Yes I remember being in school and things like this happened due to a handful of kids breaking rules. ( I'm almost 31 so going back donkeys years now since secondary school ) but I do remember whole year group punishments. However, it was pointless and unfair in my eyes and still is! Many schools still do this unfortunately

Our school tried this because some girls were wearing non-regulation skirts. The day after they told us about the collective punishment, we all wore non-regulation skirts on the basis that if we were being punished for it we might as well have the fun of it as well.

WonderingWanda · 11/10/2024 20:42

This is insane and I'm a teacher. Complain to the chair of governors.
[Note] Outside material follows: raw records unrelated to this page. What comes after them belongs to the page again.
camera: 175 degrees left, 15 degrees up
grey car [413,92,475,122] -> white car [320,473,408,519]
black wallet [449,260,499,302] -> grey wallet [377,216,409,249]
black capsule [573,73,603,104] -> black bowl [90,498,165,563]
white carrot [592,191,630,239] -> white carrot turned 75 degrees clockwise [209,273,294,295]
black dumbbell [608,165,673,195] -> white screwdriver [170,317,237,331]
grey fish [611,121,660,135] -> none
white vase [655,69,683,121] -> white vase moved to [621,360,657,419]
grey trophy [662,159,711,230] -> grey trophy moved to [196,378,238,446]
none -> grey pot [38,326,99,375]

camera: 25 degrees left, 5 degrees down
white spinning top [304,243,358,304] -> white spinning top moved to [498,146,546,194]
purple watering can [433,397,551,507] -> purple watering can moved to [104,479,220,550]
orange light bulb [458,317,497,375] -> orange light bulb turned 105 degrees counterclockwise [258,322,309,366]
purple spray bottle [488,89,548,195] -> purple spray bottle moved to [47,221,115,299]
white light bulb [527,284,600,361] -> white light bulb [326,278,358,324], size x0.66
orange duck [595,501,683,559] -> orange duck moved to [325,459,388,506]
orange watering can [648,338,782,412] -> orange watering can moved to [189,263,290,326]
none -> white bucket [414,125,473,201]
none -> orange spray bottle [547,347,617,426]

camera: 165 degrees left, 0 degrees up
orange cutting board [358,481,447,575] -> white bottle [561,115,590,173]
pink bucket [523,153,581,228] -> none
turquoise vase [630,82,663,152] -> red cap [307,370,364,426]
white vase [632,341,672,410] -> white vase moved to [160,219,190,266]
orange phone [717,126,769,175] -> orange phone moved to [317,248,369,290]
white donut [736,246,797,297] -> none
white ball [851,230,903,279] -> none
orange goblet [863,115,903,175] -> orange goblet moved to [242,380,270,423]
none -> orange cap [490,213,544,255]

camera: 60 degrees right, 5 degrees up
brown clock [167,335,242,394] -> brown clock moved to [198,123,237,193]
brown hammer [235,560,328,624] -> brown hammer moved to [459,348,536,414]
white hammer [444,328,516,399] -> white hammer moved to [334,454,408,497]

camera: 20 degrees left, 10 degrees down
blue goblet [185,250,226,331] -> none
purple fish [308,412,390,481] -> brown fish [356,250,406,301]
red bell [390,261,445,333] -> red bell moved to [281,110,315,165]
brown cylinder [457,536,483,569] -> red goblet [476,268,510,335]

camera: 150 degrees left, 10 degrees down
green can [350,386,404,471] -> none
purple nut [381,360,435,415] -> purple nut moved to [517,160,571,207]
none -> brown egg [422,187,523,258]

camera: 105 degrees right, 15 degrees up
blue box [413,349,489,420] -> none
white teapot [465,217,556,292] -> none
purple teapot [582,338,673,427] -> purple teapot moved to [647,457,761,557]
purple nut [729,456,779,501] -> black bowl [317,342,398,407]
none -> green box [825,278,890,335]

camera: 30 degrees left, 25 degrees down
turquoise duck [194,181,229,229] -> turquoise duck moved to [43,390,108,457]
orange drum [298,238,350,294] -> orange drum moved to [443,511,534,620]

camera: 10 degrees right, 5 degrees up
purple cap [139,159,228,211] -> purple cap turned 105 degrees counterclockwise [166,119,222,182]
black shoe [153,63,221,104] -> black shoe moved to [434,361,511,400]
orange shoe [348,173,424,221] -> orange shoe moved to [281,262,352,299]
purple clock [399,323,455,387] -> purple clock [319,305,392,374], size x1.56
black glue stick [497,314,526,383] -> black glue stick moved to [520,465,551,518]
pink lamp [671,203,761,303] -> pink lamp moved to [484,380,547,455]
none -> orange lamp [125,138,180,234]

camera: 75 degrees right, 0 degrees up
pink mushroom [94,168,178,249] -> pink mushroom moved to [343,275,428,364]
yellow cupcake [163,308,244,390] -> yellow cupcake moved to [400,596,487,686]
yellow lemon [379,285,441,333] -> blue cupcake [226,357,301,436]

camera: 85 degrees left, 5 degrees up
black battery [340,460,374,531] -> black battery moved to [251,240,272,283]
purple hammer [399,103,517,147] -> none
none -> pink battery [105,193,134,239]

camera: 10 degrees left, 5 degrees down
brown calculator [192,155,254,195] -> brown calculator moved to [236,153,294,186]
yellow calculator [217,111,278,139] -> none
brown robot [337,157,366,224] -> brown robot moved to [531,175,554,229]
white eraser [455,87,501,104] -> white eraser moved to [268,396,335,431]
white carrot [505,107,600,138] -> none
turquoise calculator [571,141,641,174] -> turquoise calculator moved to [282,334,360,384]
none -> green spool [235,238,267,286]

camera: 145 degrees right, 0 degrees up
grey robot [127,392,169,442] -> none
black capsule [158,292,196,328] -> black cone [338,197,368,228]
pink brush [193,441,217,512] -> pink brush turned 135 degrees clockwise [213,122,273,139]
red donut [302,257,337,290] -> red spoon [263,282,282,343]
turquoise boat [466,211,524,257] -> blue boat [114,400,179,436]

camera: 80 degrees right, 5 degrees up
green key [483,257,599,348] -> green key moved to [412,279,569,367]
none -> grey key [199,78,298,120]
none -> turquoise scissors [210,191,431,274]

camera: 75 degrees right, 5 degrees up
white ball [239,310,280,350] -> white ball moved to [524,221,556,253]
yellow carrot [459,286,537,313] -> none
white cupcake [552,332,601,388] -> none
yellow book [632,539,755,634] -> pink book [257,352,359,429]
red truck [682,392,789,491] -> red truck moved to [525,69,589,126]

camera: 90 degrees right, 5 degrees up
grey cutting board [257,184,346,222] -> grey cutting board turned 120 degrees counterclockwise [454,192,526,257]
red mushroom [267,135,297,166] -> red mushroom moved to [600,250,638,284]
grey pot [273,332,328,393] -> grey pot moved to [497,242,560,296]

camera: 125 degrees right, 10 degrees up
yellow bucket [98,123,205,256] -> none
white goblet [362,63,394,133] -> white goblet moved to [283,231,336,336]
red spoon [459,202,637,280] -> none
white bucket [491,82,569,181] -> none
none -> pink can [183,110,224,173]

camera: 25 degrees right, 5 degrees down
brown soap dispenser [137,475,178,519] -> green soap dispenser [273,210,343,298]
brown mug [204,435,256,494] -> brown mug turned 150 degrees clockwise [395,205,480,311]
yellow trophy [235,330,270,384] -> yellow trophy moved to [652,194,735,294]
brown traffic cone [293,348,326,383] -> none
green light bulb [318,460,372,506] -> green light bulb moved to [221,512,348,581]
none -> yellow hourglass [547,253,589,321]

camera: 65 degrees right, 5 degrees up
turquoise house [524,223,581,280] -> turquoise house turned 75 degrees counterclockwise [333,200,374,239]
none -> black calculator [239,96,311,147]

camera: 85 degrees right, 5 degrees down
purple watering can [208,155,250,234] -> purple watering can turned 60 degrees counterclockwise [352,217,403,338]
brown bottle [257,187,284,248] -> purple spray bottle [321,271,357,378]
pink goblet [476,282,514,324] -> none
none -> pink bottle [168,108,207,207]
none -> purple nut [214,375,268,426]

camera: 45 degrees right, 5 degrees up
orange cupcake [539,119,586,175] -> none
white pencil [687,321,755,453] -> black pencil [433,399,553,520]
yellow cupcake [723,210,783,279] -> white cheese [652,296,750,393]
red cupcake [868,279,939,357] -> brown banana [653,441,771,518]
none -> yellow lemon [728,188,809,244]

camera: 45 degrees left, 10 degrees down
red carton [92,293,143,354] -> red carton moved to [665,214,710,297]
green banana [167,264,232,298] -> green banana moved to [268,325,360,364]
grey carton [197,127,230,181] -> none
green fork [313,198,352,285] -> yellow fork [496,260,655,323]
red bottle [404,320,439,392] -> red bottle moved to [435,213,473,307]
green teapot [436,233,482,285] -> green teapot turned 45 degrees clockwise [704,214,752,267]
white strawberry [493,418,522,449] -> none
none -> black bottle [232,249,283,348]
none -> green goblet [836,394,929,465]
There are occasions like at the end of a lesson, someone's bag has been hidden and I might say no ones going until we've found it...which promptly results in the bags appearance but a whole year group week long punishment is crazy. The school must know who the problem kids are. All schools have cctv, vape alarms in toilets, individual cubicles etc so it will be easy to id them....and if they don't have them then they should get them!
Whoever is running this school must be an idiot because they are going to lose any goodwill they had from any student in the year group and plenty more will decide they might as well fuck about now if they are going to get punished anyway.